I’m part of the CIMMS/NSSL team and my main role is to operate the mobile LiDAR in the environment near supercells. I’ve shared some pictures of our vehicle before, but know it is complete and field-christened.
The LiDAR is mounted on the back of a pickup truck inside a protective box with a removable lid. We can drive with the LiDAR scanning but with the lid closed to protect it during transit to allow for quick deployments in these rapidly evolving environments. Our truck is also outfitted with a mobile mesonet rack to measure surface conditions, a hailcage – just in case, dual-sounding units so we can launch weather balloons every 30 minutes if needed, and a plethora of communication and data equipment.
I’m typically stationed in the back seat surrounded by four monitors: my own laptop for LiDAR processing and deployment logging, a large monitor for LiDAR control and data visualization, and two laptops to control and monitor each component of the dual-sounding system. It’s a little tight, and can be overwhelming at times, but I have learned I don’t get as carsick as I used to!
On a typical deployment, we try to set up on the south-southeast side of a supercell thunderstorm with a mesocyclone about 50 kilometers away. Since the LiDAR scans small particles like dust or aerosol, we need to stay out of the rain. Precipitation blinds the LiDAR. We set up and the LiDAR starts its scan pattern: typically we stare straight up for 2 minutes then do a conical scan, which allows up to retrieve the horizontal wind profile. We can also do special scans like vertical slices (RHIs). We want to stay in that position and allow the storm and it’s mesocyclone (with or without an associated tornado) approach us. In a perfect deployment, the mesocyclone (and any associated tornado) will pass to our north and we remain in the clear-air near field. However, that is a hard forecast to make, so sometimes we have to pack up quick and bailout!
On 23 May 2019, we collected a great LiDAR dataset on the storms that ended up producing at least one tornado in Lipscomb County, Texas (storm reports). We collected around 3 hours of LiDAR data as the storms formed and moved into the area. Here, I’m sharing some preliminary (and thus non-quality checked) data from our deployment.
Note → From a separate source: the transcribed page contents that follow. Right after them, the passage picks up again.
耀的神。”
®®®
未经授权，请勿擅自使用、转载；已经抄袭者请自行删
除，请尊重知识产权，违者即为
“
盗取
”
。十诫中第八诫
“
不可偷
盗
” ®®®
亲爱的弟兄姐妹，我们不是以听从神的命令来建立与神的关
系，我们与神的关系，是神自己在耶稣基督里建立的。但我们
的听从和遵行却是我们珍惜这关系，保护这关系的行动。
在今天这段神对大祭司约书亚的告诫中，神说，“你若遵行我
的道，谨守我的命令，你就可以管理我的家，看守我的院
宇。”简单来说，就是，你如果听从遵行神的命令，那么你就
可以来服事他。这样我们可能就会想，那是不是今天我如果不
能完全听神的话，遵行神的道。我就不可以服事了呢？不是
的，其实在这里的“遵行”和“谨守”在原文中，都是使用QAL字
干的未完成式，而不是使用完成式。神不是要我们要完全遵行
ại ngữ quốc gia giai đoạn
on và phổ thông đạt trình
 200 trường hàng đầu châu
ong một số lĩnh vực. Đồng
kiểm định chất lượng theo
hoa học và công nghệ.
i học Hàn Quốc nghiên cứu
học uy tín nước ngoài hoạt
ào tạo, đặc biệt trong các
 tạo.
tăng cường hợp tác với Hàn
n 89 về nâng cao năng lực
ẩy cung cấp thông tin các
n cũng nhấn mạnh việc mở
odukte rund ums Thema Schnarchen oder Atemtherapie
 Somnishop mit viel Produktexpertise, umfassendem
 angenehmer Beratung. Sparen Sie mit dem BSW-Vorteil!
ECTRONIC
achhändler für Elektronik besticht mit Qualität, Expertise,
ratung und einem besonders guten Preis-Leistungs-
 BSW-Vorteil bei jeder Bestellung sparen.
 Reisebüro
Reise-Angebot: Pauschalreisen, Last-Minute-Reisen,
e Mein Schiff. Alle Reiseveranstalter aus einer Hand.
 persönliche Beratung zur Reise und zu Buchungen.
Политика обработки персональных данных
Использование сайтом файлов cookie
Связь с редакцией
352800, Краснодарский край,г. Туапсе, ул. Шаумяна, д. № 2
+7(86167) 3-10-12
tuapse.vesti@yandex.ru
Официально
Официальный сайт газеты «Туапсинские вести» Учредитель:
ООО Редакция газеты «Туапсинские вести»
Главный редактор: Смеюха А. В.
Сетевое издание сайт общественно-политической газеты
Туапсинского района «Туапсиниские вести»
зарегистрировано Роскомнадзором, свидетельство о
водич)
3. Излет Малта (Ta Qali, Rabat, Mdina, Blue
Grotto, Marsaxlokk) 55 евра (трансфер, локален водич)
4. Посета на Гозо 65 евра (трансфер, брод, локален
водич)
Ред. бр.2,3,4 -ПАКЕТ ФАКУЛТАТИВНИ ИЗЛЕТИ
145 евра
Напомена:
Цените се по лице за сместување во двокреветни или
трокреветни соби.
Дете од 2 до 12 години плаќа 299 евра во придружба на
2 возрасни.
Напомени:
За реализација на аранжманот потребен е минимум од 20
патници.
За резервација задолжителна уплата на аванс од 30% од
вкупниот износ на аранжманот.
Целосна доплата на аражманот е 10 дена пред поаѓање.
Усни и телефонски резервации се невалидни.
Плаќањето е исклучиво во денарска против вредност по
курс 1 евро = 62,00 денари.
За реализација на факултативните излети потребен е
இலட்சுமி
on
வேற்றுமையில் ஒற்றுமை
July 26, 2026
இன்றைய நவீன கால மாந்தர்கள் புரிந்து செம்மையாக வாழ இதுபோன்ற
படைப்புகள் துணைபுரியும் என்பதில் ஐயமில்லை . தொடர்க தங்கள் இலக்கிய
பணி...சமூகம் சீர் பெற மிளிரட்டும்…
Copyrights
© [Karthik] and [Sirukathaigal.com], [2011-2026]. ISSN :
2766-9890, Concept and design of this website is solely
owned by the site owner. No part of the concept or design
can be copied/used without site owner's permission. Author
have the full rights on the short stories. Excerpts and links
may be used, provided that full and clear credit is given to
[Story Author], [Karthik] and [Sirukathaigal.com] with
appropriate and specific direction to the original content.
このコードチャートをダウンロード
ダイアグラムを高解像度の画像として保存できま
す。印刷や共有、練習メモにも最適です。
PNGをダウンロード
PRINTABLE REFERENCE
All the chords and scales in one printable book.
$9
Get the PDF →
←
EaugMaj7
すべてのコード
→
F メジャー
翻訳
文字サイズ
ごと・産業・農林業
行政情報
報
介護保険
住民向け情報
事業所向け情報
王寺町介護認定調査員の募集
These data are largely unprecedented and exciting! We were able to collect data before and during the tornado event. Some highlights: in the vertical velocity field, we observed these persistent and deep updrafts (red blobs) ahead of multiple outflow boundaries; we were able to observe the inflow jet ahead of the supercell strengthening, deepening, and recovering after a disruption by cool outflow air.
In addition to the LiDAR observations, we also do soundings. Here’s a fun video captured by my friend Manda Chasteen (OU School of Meteorology/CIMMS/NSSL) showing me launching a weather balloon into some intense inflow winds on 17 May 2019 near Lexington, Nebraska.
— Manda Chasteen (@theweathermanda) May 18, 2019
I don’t know much about what all of these data mean yet, but I am excited to collect more and learn something new about our incredible atmosphere. Happy cloud viewing to all!